美奈ちゃんと廉也も意味のわからないことを言っている。多分勉強のことだ。


「ねぇ綾くん、私と廉くん今日先帰るから、可恋ちゃんよろしくね。」


「了解。」


二人で下校か…高校に入ってからはほとんど四人できてたから慣れない感じするなぁ。


「そっかぁ〜美奈たちと帰れないのは残念だけど、二越くんだし安心だね。」


「なんで僕?」


「だって、帰りは二越くんが守ってくれるんでしょ?」


うっ。これもキャパオーバーだ。美少女って恐ろしいな。


「こら、綾人クンが困ってるでしょが。」


「あれ、西宮さんもさっき同じことしてたからおあいこじゃないの?」


「なに、やっちゃうの?」


「受けて立つけど?」


ゴゴゴゴゴゴゴ…なんかものすごいオーラを感じる。危険だ。僕は静かにトイレに逃げるか。音を立てずに席から離れ、すぐに扉に手をかけ……ガシッ。


「あれ?どこへ行くのかな?」


西宮さんに肩を掴まれていた。


「二越くん逃げるのは良くないと思うよ?」


「いや……二人が険悪そうだったから…」


「「君のせいでしょうが!!」」


なんか怒られた。てか僕のせいなのこれ!?


その後二人はそれぞれの席に戻っていった。結局なんの戦いだったんだ…?


—————————————————————


昼になって購買へ急いでいると、女子の群れができていた。彼女達は何かを囲んでいるようで…。あ、なんとなく見当ついた。

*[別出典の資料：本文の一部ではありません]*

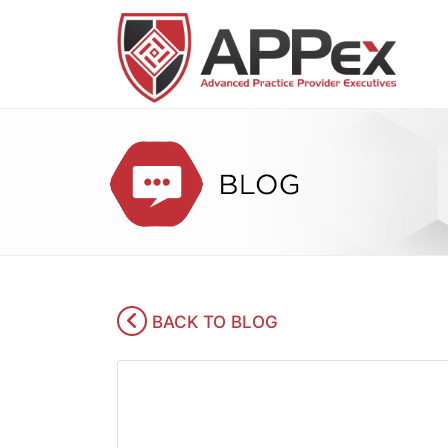
BACK TO BLOG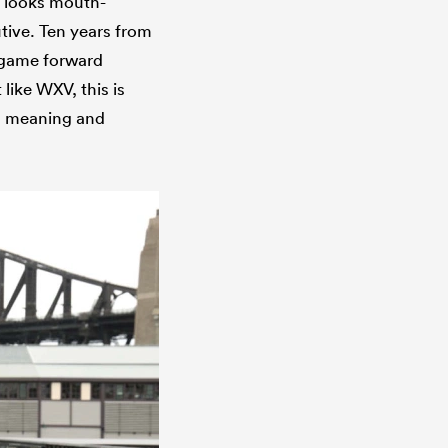
t looks mouth-
tive. Ten years from
l game forward
 like WXV, this is
s meaning and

「ま、まぁまぁ君たち。とりあえず僕は購買に行かなければならないから、道を開けてくれな…「「「お供します!!!」」」わ、わかった。じゃあ行こうか。」


言葉が遮られた。ちょっと困りながらも従者三人を連れていったのは紛れもなく、倉持玲央だった。

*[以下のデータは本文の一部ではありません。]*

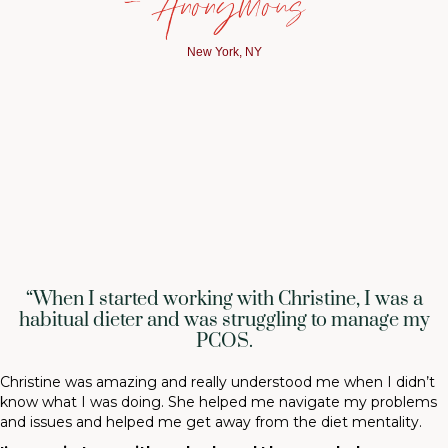
— Anonymous
New York, NY
“When I started working with Christine, I was a
habitual dieter and was struggling to manage my
PCOS.
Christine was amazing and really understood me when I didn’t
know what I was doing. She helped me navigate my problems
and issues and helped me get away from the diet mentality.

購買についた僕は、真っ先にメロンパンを取った。この購買のメロンパンはその辺のコンビニで売ってるような物とは格が違う。パン屋さんで食べるような味。どういうことかというと、めちゃ美味しい。


「あ、君はいつぞやの図書委員君じゃないか。」


振り返ると倉持玲央がいた。


「あ、玲央。さっきの子達は大丈夫なのか?」


「彼女達なら帰らせたよ。それより屋上で一緒に昼食をとらないかい?」


「ちょうど買ったとこだし、いいよ。」


「ありがとう。では行こうか。」




屋上への扉を開くと、多分カップルと思われる男女が何組かいた。くそ。


「ははは。綾人、そんなに難しい顔をしなくてもいいじゃないか。」


「僕今そんなに顔に出てたか?」


メロンパンを食べながら、彼のファンクラブの話や互いのクラスの様子について語り合った。

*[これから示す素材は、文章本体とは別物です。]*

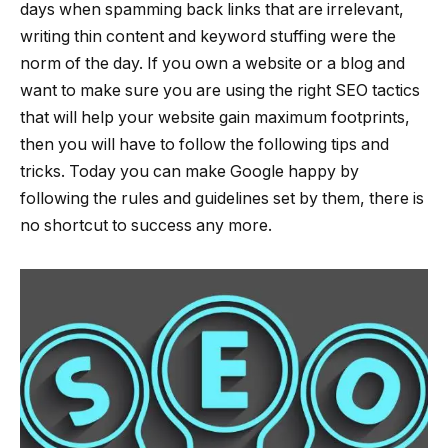
days when spamming back links that are irrelevant,
writing thin content and keyword stuffing were the
norm of the day. If you own a website or a blog and
want to make sure you are using the right SEO tactics
that will help your website gain maximum footprints,
then you will have to follow the following tips and
tricks. Today you can make Google happy by
following the rules and guidelines set by them, there is
no shortcut to success any more.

「今日は本当にありがとう、綾人。またご一緒させてもらえると嬉しい。」


「うん。また機会があったら。」


こうして今日の昼は終わった。


—————————————————————


「ただいま〜」


「あ、お兄ちゃん!おかえり〜」


家に帰るといつものように妹が出迎えてくれた。だが…


「こら、真希。そんな格好で現れるんじゃない。」


額に軽くデコピンをした。


「いっち〜。なにすんのお兄ちゃん。もしかして、妹に欲情したの?」


「それは断じてない。」


そんなこと、兄としてあったらおしまいだ。真希は今キャミソールにストライプのパンツしか履いてない。これはいかん。ほんとに。


「それはそれでショック〜」


「はいはい。さっさと服着てきなさい。」


真希はテトテトと自分の部屋へ向かった。


「今日はほんとに大変だったな〜ちょっと寝るか。」


僕はソファに横になって仮眠をとった。三十分の仮眠のつもりだったけど僕が起きたのは三時間後だった。起きてから明日の宿題が残っていたことに気づいた。最悪。


—————————————————————


真希「今日はお兄ちゃんを誘惑してみた!」


可恋「ちょ!?え!?なにしてんの!?」


真希「顔真っ赤にしてたなー」


可恋「真希ちゃん何したの!?一線超えてないよね!?」


真希「一線?なんのことやらー」


可恋「ぐぬぬ…真希ちゃんおそるべし。」


意外にも攻めが早かったのは妹だったらしい。